A k-ary necklace of length n is an ordered list of length n whose items are drawn from an alphabet of length k, which is the lexicographically first list in a sort of all lists sharing an ordering under rotation.

Example: (1 2 3) and (1 3 2) are the necklaces of length 3 from the alphabet {1 2 3}.

More info: http://en.wikipedia.org/wiki/Necklace_(combinatorics)

I'd like to generate these in Scheme (or a Lisp of your choice). I've found some papers...
Savage - A New Algorithm for Generating Necklaces
Sawada - Generating Bracelets in Constant Amortized Time
Sawada - Generating Necklaces with Forbidden Substrings
...but the code presented in them is opaque to me. Mainly because they don't seem to be passing in either the alphabet or the length (n) desired. The scheme procedure I'm looking for is of the form (necklaces n '(a b c...)).

I can generate these easy enough by first generating k^n lists and then filtering out the rotations. But it's terribly memory-inefficient...

Thanks!

A: 

I would do a two step process. First, find each combination of n elements from the alphabet. Then, for each combination, pick the lowest value, and generate all permutations of the remaining items.

Edit: Here is some code. It assumes that the input list is already sorted and that it contains no duplicates.

(define (choose n l)
  (let ((len (length l)))
    (cond ((= n 0) '(()))
          ((> n len) '())
          ((= n len) (list l))
          (else (append (map (lambda (x) (cons (car l) x))
                             (choose (- n 1) (cdr l)))
                        (choose n (cdr l)))))))

(define (filter pred l)
  (cond ((null? l) '())
        ((pred (car l)) (cons (car l) (filter pred (cdr l))))
        (else (filter pred (cdr l)))))

(define (permute l)
  (cond ((null? l) '(()))
        (else (apply append 
                     (map (lambda (x)
                             (let ((rest (filter (lambda (y) (not (= x y))) l)))
                               (map (lambda (subperm) (cons x subperm))
                                    (permute rest))))
                      l)))))

(define (necklaces n l)
  (apply
   append
   (map
    (lambda (combination)
      (map (lambda (permutation)
              (cons (car combination) permutation))
           (permute (cdr combination))))
    (choose n l))))


(display (choose 1 '(1 2 3 4 5))) (newline)
(display (choose 2 '(1 2 3 4 5))) (newline)
(display (permute '(1 2))) (newline)
(display (permute '(1 2 3))) (newline)
(display (necklaces 3 '(1 2 3 4))) (newline)
(display (necklaces 2 '(1 2 3 4))) (newline)
Glomek
A: 

Example: (1 2 3) and (1 3 2) are the necklaces of length 3 from the alphabet {1 2 3}.

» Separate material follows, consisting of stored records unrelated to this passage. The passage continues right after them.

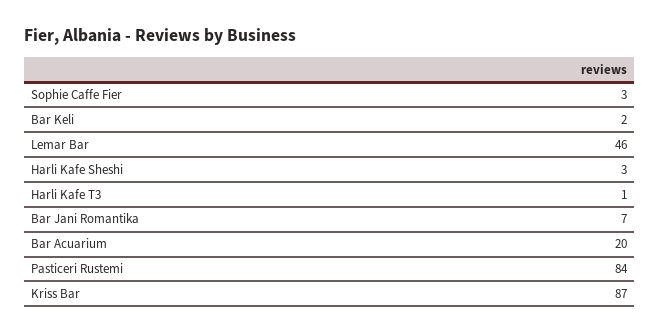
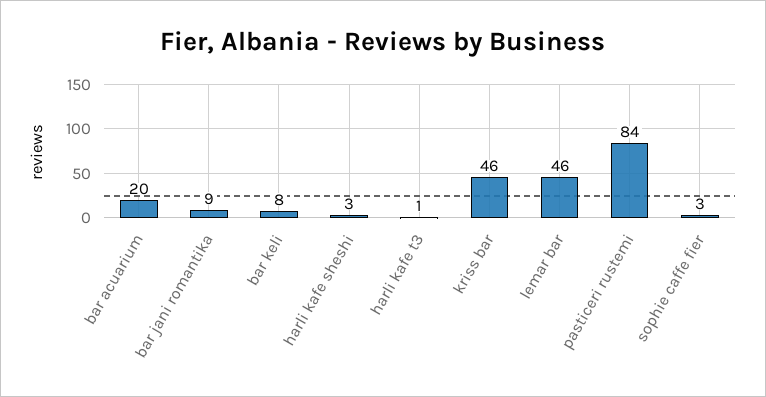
Bar Keli: 2 -> 8
Bar Jani Romantika: 7 -> 9
Kriss Bar: 87 -> 46

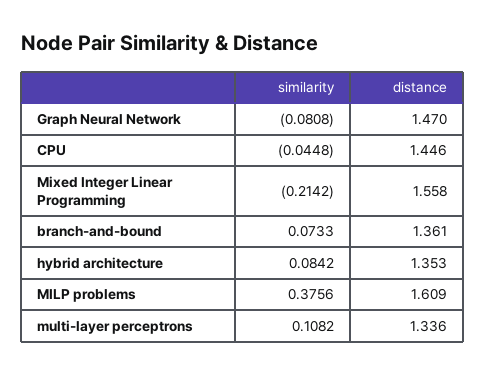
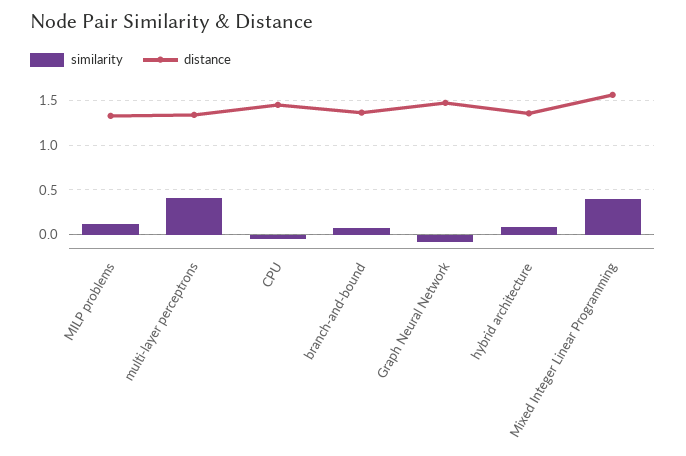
similarity, Mixed Integer Linear Programming: -0.2142 -> 0.4
similarity, MILP problems: 0.3756 -> 0.1
distance, MILP problems: 1.609 -> 1.3
similarity, multi-layer perceptrons: 0.1082 -> 0.4

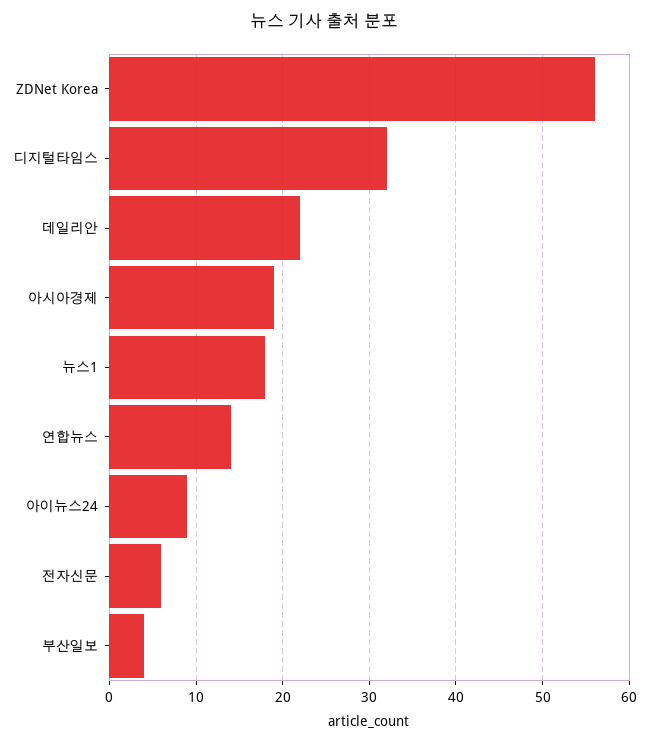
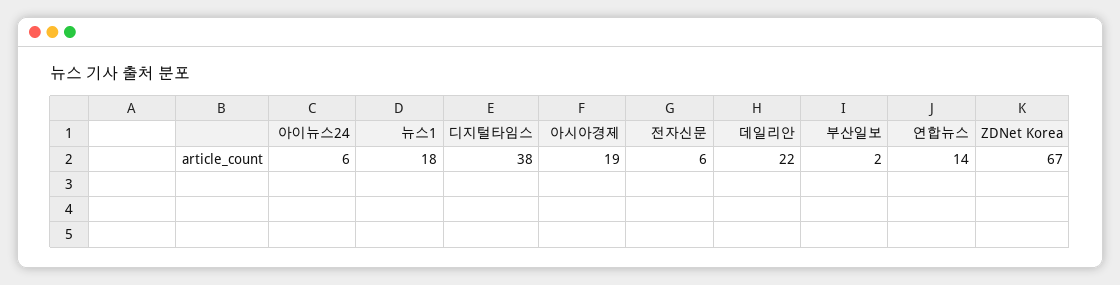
ZDNet Korea: 56 -> 67
디지털타임스: 32 -> 38
아이뉴스24: 9 -> 6
부산일보: 4 -> 2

You forgot (1 1 1) (1 1 2) (1 1 3) (1 2 2) (1 3 3) (2 2 2) (2 2 3) (2 3 3) (3 3 3). Necklaces can contain duplicates.

If you were only looking for necklaces of length N, drawn from an alphabet of size N, that contain no duplicates, then it's pretty easy: there will be (N-1)! necklaces, and each necklace will be of the form (1 :: perm) where perm is any permutation of {2 .. N}. For example, the necklaces of {1 .. 4} would be (1 2 3 4) (1 2 4 3) (1 3 2 4) (1 3 4 2) (1 4 2 3) (1 4 3 2). Extending this method to deal with no-duplicates necklaces of length K < N is left as an exercise for the reader.

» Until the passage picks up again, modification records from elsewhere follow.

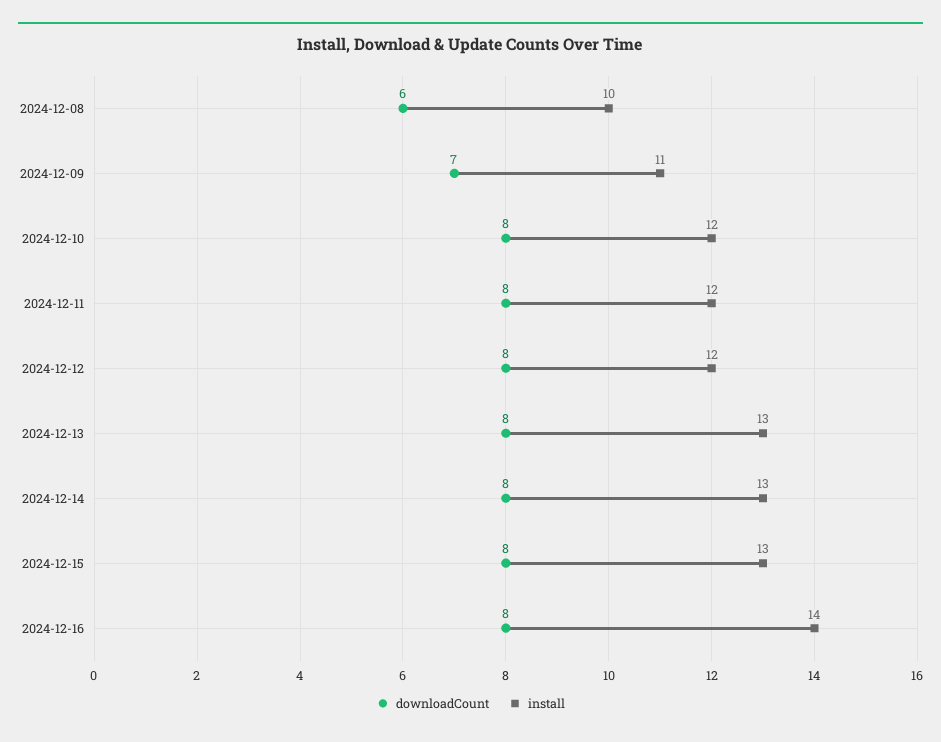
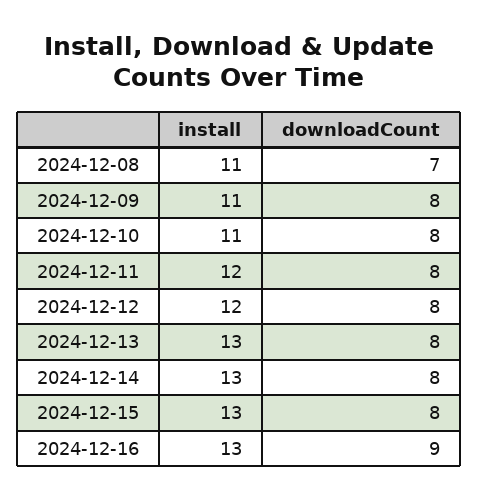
downloadCount, 2024-12-08: 6 -> 7
install, 2024-12-08: 10 -> 11
downloadCount, 2024-12-09: 7 -> 8
install, 2024-12-10: 12 -> 11
downloadCount, 2024-12-16: 8 -> 9
install, 2024-12-16: 14 -> 13

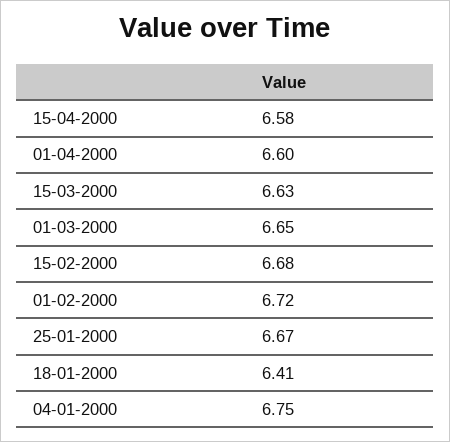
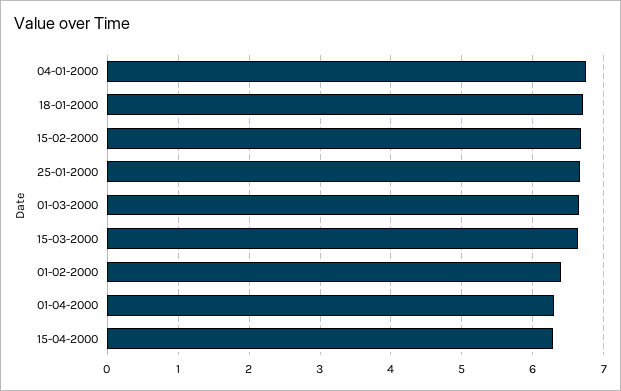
15-04-2000: 6.58 -> 6.3
01-04-2000: 6.6 -> 6.3
01-02-2000: 6.72 -> 6.4
18-01-2000: 6.41 -> 6.7

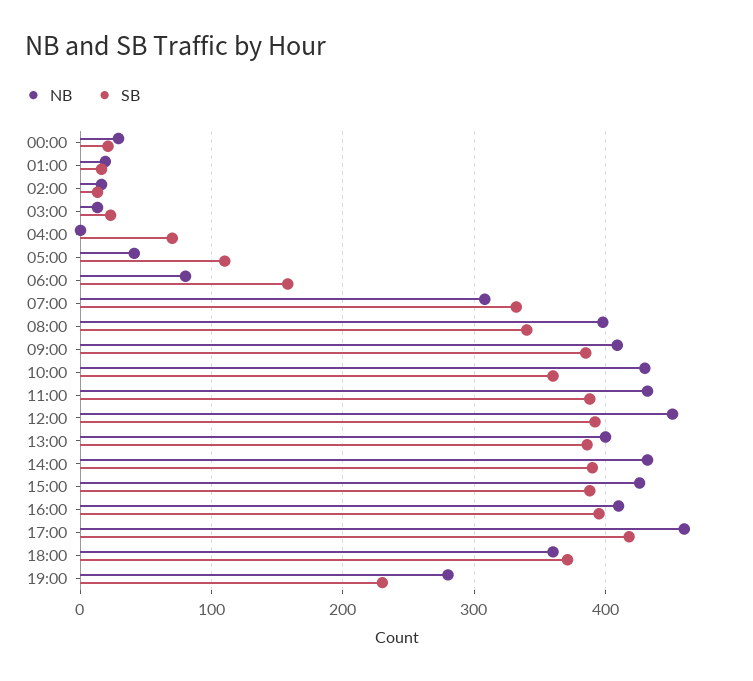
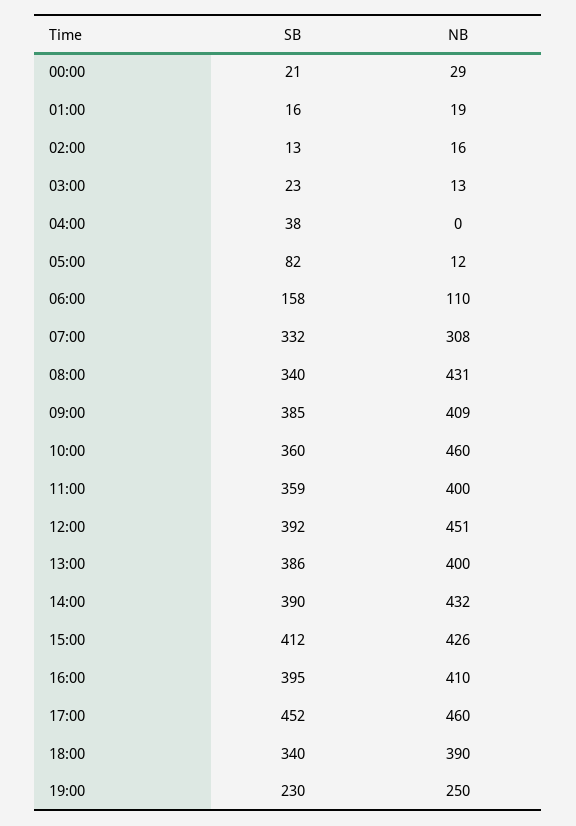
SB, 04:00: 70 -> 38
NB, 05:00: 40 -> 12
SB, 05:00: 110 -> 82
NB, 06:00: 80 -> 110
NB, 08:00: 400 -> 431
NB, 10:00: 430 -> 460
NB, 11:00: 430 -> 400
SB, 11:00: 390 -> 359
SB, 15:00: 390 -> 412
SB, 17:00: 420 -> 452
NB, 18:00: 360 -> 390
SB, 18:00: 370 -> 340
NB, 19:00: 280 -> 250

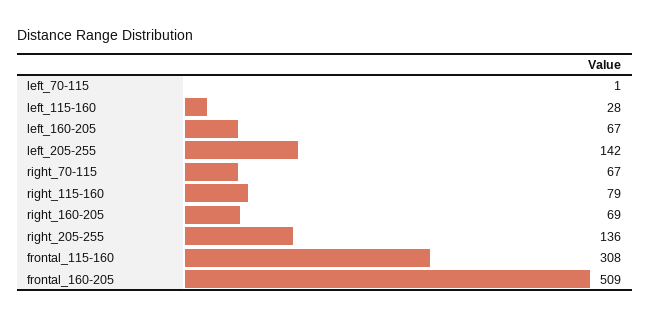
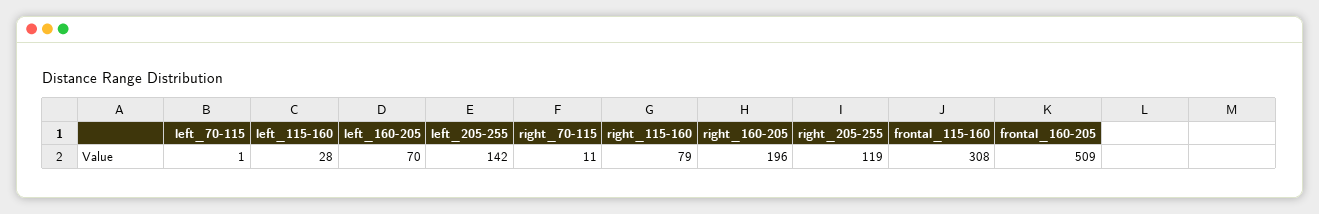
left_160-205: 67 -> 70
right_70-115: 67 -> 11
right_160-205: 69 -> 196
right_205-255: 136 -> 119

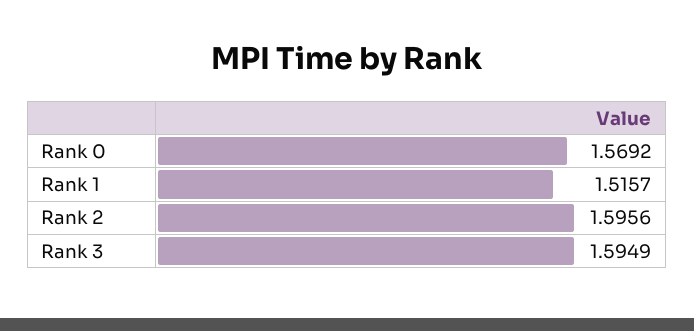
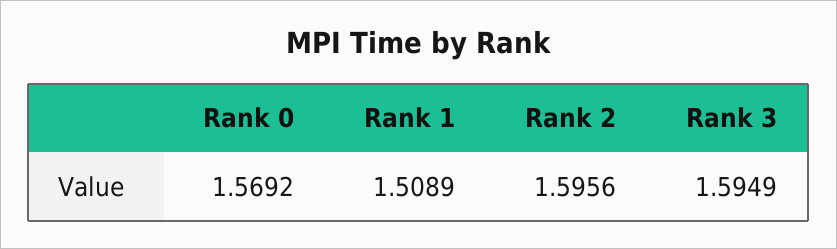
Rank 1: 1.5157 -> 1.5089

But if you want to find real necklaces, which may contain duplicate elements, then it's not so simple.

+3  A: 

The FKM algorithm for generating necklaces. PLT Scheme. Not so hot on the performance. It'll take anything as an alphabet and maps the internal numbers onto whatever you provided. Seems to be correct; no guarantees. I was lazy when translating the loops, so you get this weird mix of for loops and escape continuations.

(require srfi/43)

(define (gennecklaces n alphabet)
  (let* ([necklaces '()]
         [alphavec (list->vector alphabet)]
         [convert-necklace
          (lambda (vec)
            (map (lambda (x) (vector-ref alphavec x)) (cdr (vector->list vec))))]
         [helper
          (lambda (n k)
            (let ([a (make-vector (+ n 1) 0)]
                  [i n])
              (set! necklaces (cons (convert-necklace a) necklaces))
              (let/ec done
                (for ([X (in-naturals)])
                  (vector-set! a i (add1 (vector-ref a i)))
                  (for ([j (in-range 1 (add1 (- n i)))])
                    (vector-set! a (+ j i)
                                 (vector-ref a j)))
                  (when (= 0 (modulo n i))
                    (set! necklaces (cons (convert-necklace a) necklaces)))
                  (set! i n)
                  (let/ec done
                    (for ([X (in-naturals)])
                      (unless (= (vector-ref a i)
                                 (- k 1))
                        (done))
                      (set! i (- i 1))))
                  (when (= i 0)
                    (done))))))])
    (helper n (length alphabet))
    necklaces))
Jay Kominek
A: 

How odd. I logged in with Open ID (despite the first two vendors I tried returning errors), and I still can't reply to comments on my own submission, nor edit my submission. I'd have to really apply myself to break a system this badly.

That said, yes, sorry, I forgot about the other 8 necklaces. Necklaces are really what I want.

Edit: Hmph! I can't even vote you up, Jay. Man, this site is oppressive. Thanks to everyone who replied.

I don't know what let/ec does but I'll look it up. Too bad about the imperative style and side-effects...

As you were not logged in as "matt b", the system cannot tell that you're the same person. Send a mail to Jeff with your two user ids and OpenIDs to get this sorted out. He seems to be able to "merge" users.
David Schmitt
A: 

As a first idea, you can do the obvious, but inefficient: step through all combinations and check if they are a necklace, i.e. if they are the lexically smallest rotation of the elements (formal definition on p 5 in above paper). This would be like the way you proposed, but you would throw away all non-necklaces as soon as they are generated.

Other than that, I think that you will have to understand this article (http://citeseer.ist.psu.edu/old/wang90new.html):

T. Wang and C. Savage, "A new algorithm for generating necklaces," Report TR-90-20, Department of Computer Science, North Carolina State University (1990).

It is not too hard, you can break it down by implementing the tau and sigma functions as described and then applying them in the order outlined in the article.